Śimrod faillit céder à une réaction épidermique, mais il sut se retenir. Plus il se montrait froid et désagréable, plus Sneaśda s’accrochait à lui. Comme sa mère dont il revivait la capture dans ses rêves, il avait de plus en plus de mal à lutter. À quoi bon ?

— Il fait trop froid pour moi, répondit-il en passant un bras derrière sa nuque.

Sneaśda en profita pour caresser rêveusement ses pectoraux.

— Pauvre petit orc… ce sont les volcans du barsaman et la jungle d’Æriban qui te manquent ? Tu veux peut-être que je te réchauffe ?

— Ne m’appelle pas comme ça.

Cette fois, Śimrod la repoussa pour se relever. Sneaśda se redressa à son tour, appuyant sa tête contre sa main blanche.

— J’ai encore envie, geignit-elle, son petit visage plissé de mécontentement. C’est ton devoir de satisfaire ta femelle, Śimrod !

Ce dernier lui jeta un regard agacé, avant de saisir sa chevelure pour la renatter. Il espérait que le message serait assez clair.

— Tu n’en as pas eu assez, hier ? Je croyais que tu n’en pouvais plus.

— Non.
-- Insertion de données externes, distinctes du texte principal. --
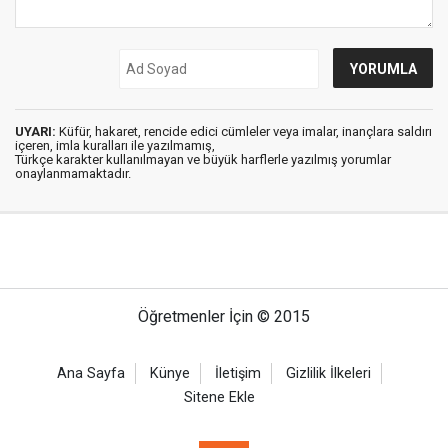
UYARI:
Küfür, hakaret, rencide edici cümleler veya imalar, inançlara saldırı
içeren, imla kuralları ile yazılmamış,
Türkçe karakter kullanılmayan ve büyük harflerle yazılmış yorumlar
onaylanmamaktadır.
Öğretmenler İçin © 2015
Ana Sayfa
Künye
İletişim
Gizlilik İlkeleri
Sitene Ekle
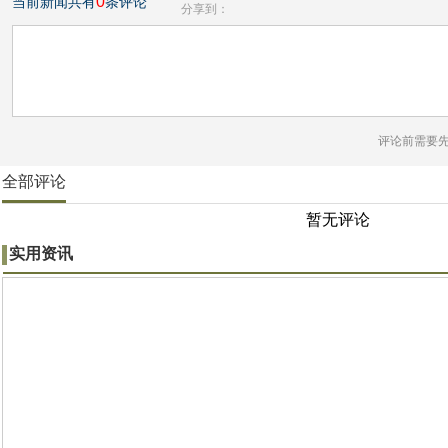
0
当前新闻共有
条评论
分享到：
评论前需要
全部评论
暂无评论
实用资讯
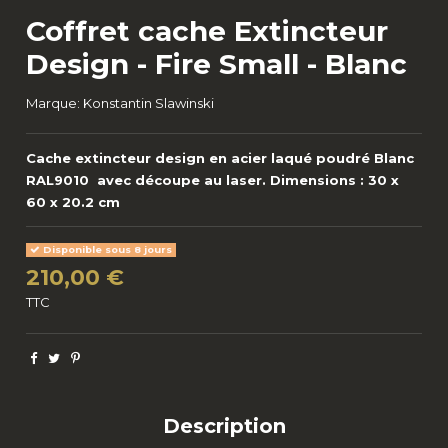
Coffret cache Extincteur
Design - Fire Small - Blanc
Marque:
Konstantin Slawinski
Cache extincteur design en acier laqué poudré Blanc
RAL9010 avec découpe au laser. Dimensions : 30 x
60 x 20.2 cm
Disponible sous 8 jours
210,00 €
TTC
Description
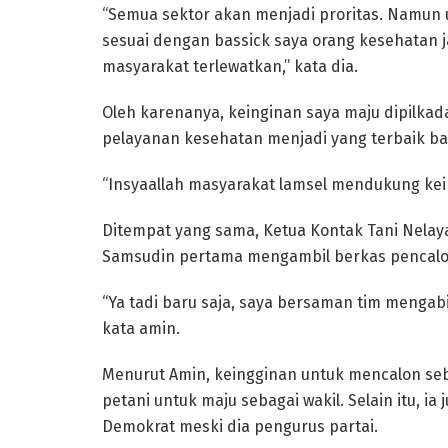
“Semua sektor akan menjadi proritas. Namun 
sesuai dengan bassick saya orang kesehatan
masyarakat terlewatkan,” kata dia.
Oleh karenanya, keinginan saya maju dipilka
pelayanan kesehatan menjadi yang terbaik ba
“Insyaallah masyarakat lamsel mendukung kein
Ditempat yang sama, Ketua Kontak Tani Nela
Samsudin pertama mengambil berkas pencalon
“Ya tadi baru saja, saya bersaman tim mengabil
kata amin.
Menurut Amin, keingginan untuk mencalon seb
petani untuk maju sebagai wakil. Selain itu, i
Demokrat meski dia pengurus partai.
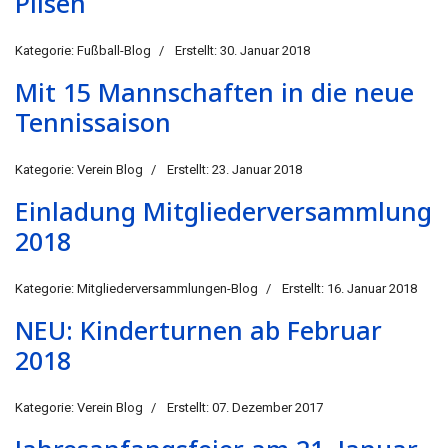
Pilsen
Kategorie:
Fußball-Blog
Erstellt: 30. Januar 2018
Mit 15 Mannschaften in die neue
Tennissaison
Kategorie:
Verein Blog
Erstellt: 23. Januar 2018
Einladung Mitgliederversammlung
2018
Kategorie:
Mitgliederversammlungen-Blog
Erstellt: 16. Januar 2018
NEU: Kinderturnen ab Februar
2018
Kategorie:
Verein Blog
Erstellt: 07. Dezember 2017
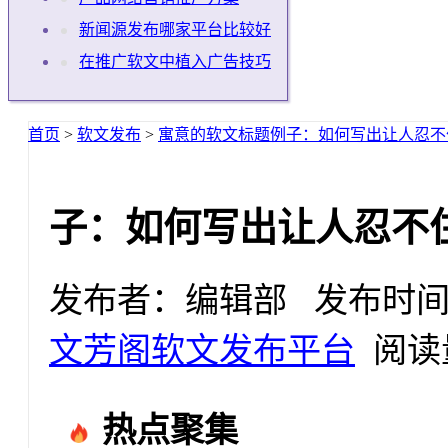
新闻源发布哪家平台比较好
在推广软文中植入广告技巧
首页
>
软文发布
>
寓意的软文标题例子：如何写出让人忍不
子：如何写出让人忍不
发布者：编辑部 发布时间：2025
文芳阁软文发布平台
阅读量
热点聚集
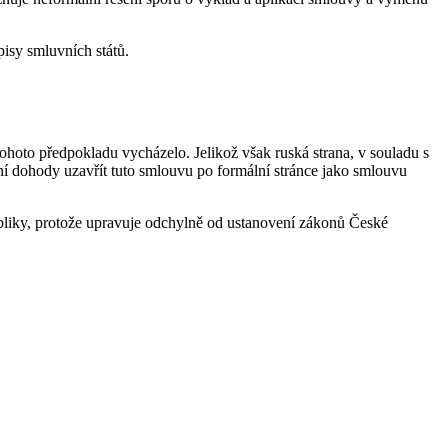
isy smluvních států.
ohoto předpokladu vycházelo. Jelikož však ruská strana, v souladu s
ní dohody uzavřít tuto smlouvu po formální stránce jako smlouvu
bliky, protože upravuje odchylně od ustanovení zákonů České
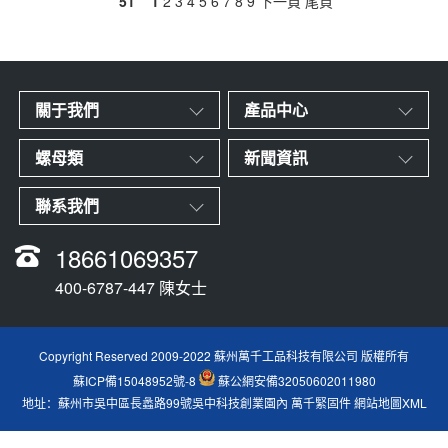
51
1
2
3
4
5
6
7
8
9
下一頁
尾頁
關于我們
產品中心
螺母類
新聞資訊
聯系我們
18661069357
400-6787-447 陳女士
Copyright Reserved 2009-2022 蘇州萬千工品科技有限公司 版權所有
蘇ICP備15048952號-8
蘇公網安備32050602011980
地址：蘇州市吳中區長蠡路99號吳中科技創業園內
萬千緊固件
網站地圖XML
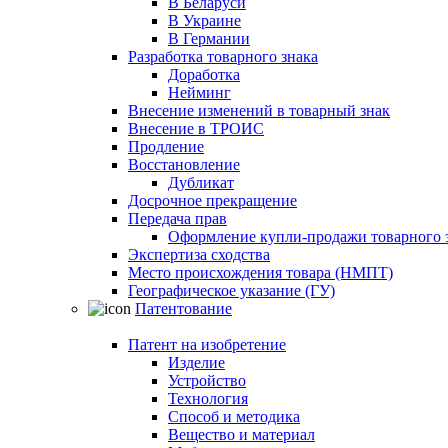
В Беларуси
В Украине
В Германии
Разработка товарного знака
Доработка
Нейминг
Внесение изменений в товарный знак
Внесение в ТРОИС
Продление
Восстановление
Дубликат
Досрочное прекращение
Передача прав
Оформление купли-продажи товарного 
Экспертиза сходства
Место происхождения товара (НМПТ)
Географическое указание (ГУ)
Патентование
Патент на изобретение
Изделие
Устройство
Технология
Способ и методика
Вещество и материал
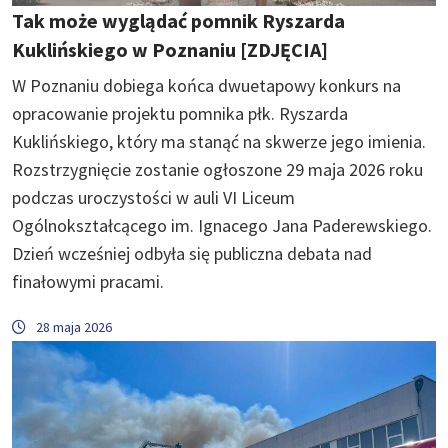
Tak może wyglądać pomnik Ryszarda
Kuklińskiego w Poznaniu [ZDJĘCIA]
W Poznaniu dobiega końca dwuetapowy konkurs na
opracowanie projektu pomnika płk. Ryszarda
Kuklińskiego, który ma stanąć na skwerze jego imienia.
Rozstrzygnięcie zostanie ogłoszone 29 maja 2026 roku
podczas uroczystości w auli VI Liceum
Ogólnokształcącego im. Ignacego Jana Paderewskiego.
Dzień wcześniej odbyła się publiczna debata nad
finałowymi pracami.
28 maja 2026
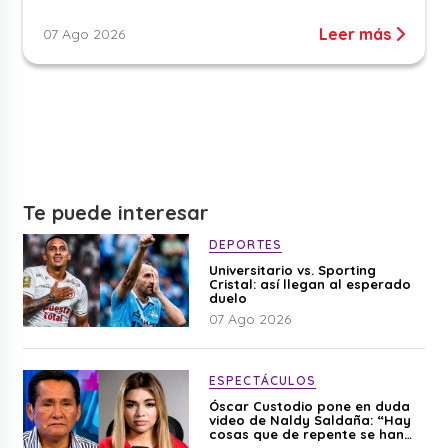
Leer más
07 Ago 2026
Te puede interesar
DEPORTES
Universitario vs. Sporting
Cristal: así llegan al esperado
duelo
07 Ago 2026
ESPECTÁCULOS
Óscar Custodio pone en duda
video de Naldy Saldaña: “Hay
cosas que de repente se han
editado”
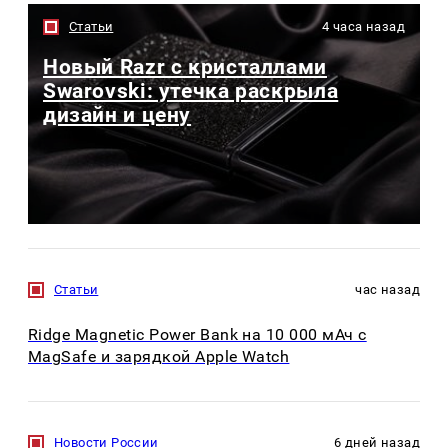
Статьи
4 часа назад
Новый Razr с кристаллами
Swarovski: утечка раскрыла
дизайн и цену
Статьи
час назад
Ridge Magnetic Power Bank на 10 000 мАч с
MagSafe и зарядкой Apple Watch
Новости России
6 дней назад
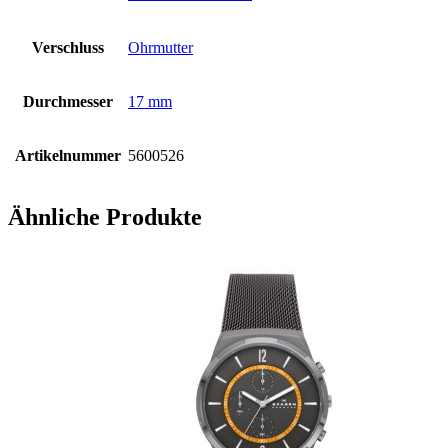
Verschluss
Ohrmutter
Durchmesser
17 mm
Artikelnummer
5600526
Ähnliche Produkte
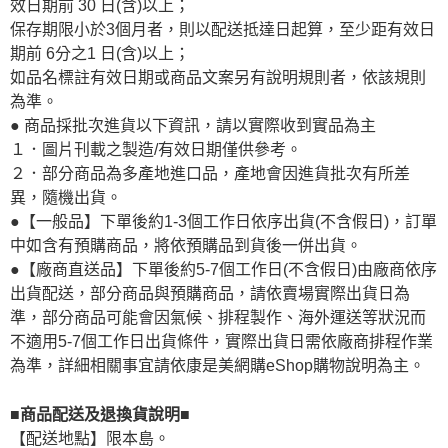
效日期前 30 日(含)以上；
保存期限小於3個月者，則以配送抵達日起算，至少距有效日
期前 6分之1 日(含)以上；
如品名標註有效日期或商品文案另有說明規則者，依該規則
為準。
● 商品採批次進貨以下資訊，請以實際收到實品為主
１．圖片刊載之製造/有效日期僅供參考。
２．部分商品為多產地進口品，產地會因進貨批次有所差
異，隨機出貨。
●【一般品】下單後約1-3個工作日依序出貨(不含假日)，訂單
中如含有預購商品，將依預購品到貨後一併出貨。
●【廠商直送品】下單後約5-7個工作日(不含假日)由廠商依序
出貨配送，部分商品與預購商品，請依賣場實際出貨日為
準，部分商品可能會因氣候、排程製作、海外運送等狀況而
不適用5-7個工作日出貨條件，實際出貨日需依廠商排程作業
為準，詳細相關事宜請依康是美網購eShop購物說明為主。
■商品配送及退換貨說明■
【配送地點】限本島。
C’est la période, Śimrod, tu ne le sens pas ?

Śimrod fit mine de humer l’air, surtout pour la faire taire.

— Je ne sens rien. Il fait trop froid.

— Quel mâle laisserait seule une femelle en chaleur ?

— Un mâle ratatiné par le climat polaire qui règne dans ce palais, peut-être ? Laisse-moi passer un peu de temps aux bains, et je serais de nouveau d’attaque.

Il marqua une pause.

— Peut-être.

— Tu me le promets ?

— On verra.

Sneaśda se laissa retomber sur le lit en soupirant.

— D’accord, sidhe. Tu peux y aller.

Ce dernier esquissa une ébauche de salut ironique.

— Ma Reine, grimaça-t-il avant de quitter la chambre royale.

À peine sorti, il se heurta à un sluagh maladroit. Encore !

— Je suis invisible, ou quoi ? gronda-t-il alors que le serviteur s’étalait sur les dalles glacées.

Les sourcils froncés, il jeta un regard sévère sur la pitoyable créature. Avec un sol aussi vitrifié qu’un lac pris dans les glaces, pas étonnant que la valetaille peine à marcher droit !

— Toutes mes excuses, Seigneur ! Je mérite mille morts.

— On verra plus tard. Pour l’instant, j’ai à faire, grogna Śimrod en l’enjambant.

— Si vous permettez, Seigneur… j’étais justement venu vous dire…

Śimrod s’arrêta en soupirant.

— Quoi ?

— Nous avons un problème…

— Eh bien ?

— Un esclave en fuite, messire !

Cette fois, Śimrod se retourna.

— En quoi ça me regarde ?

Le sluagh parut hésiter.

— Vous avez raison. Je vais prévenir Son Altesse Morana, pour qu’elle lâche la Chasse d’Hiver.

Morana était la sœur ainée de Sneaśda. Méprisant les artifices, elle avait établi sa Cour dans les solitudes enneigées, et la déplaçait selon ses besoins. Chacun de ses passages réguliers dans les royaumes asservis laissait derrière elle des communautés entières congelées dans des cercueils de glace. Nul doute qu’elle exécuterait le fuyard avec un raffinement de cruauté.

— Qui est cet aslith ?

— Oh, personne, Seigneur. Elle n’a pas de nom.

Elle ?

— C’est une femelle, messire.

Śimrod réfléchit. Les aslith étaient rares à la Cour d’Hiver : peu d’entre eux supportaient le froid intense qui y régnait. En outre, Sneaśda n’aimait pas s’entourer de femelles, même humaines. En réalité, il n’en avait vu qu’une, depuis qu’il était ici : cette esclave aux yeux si troublants qui se trouvait aux bains, le jour où Sneaśda l’avait demandé. Celle qui avait la peau sombre, comme lui. Il se souvint que depuis, elle était devenue le véritable souffre-douleur de la Reine.

— J’y vais, décida-t-il. Ne dérangez pas Morana pour ça.

Le sluagh s’inclina, rassuré. Comme tous ici, il craignait les sœurs d’Hiver.

À la Cour d’Hiver, le moindre couloir, constitué d’arbres gelés et entrelacés, contenait une porte qui s’ouvrait sur la forêt. Śimrod en poussa une et s’enfonça dans les bois enneigés.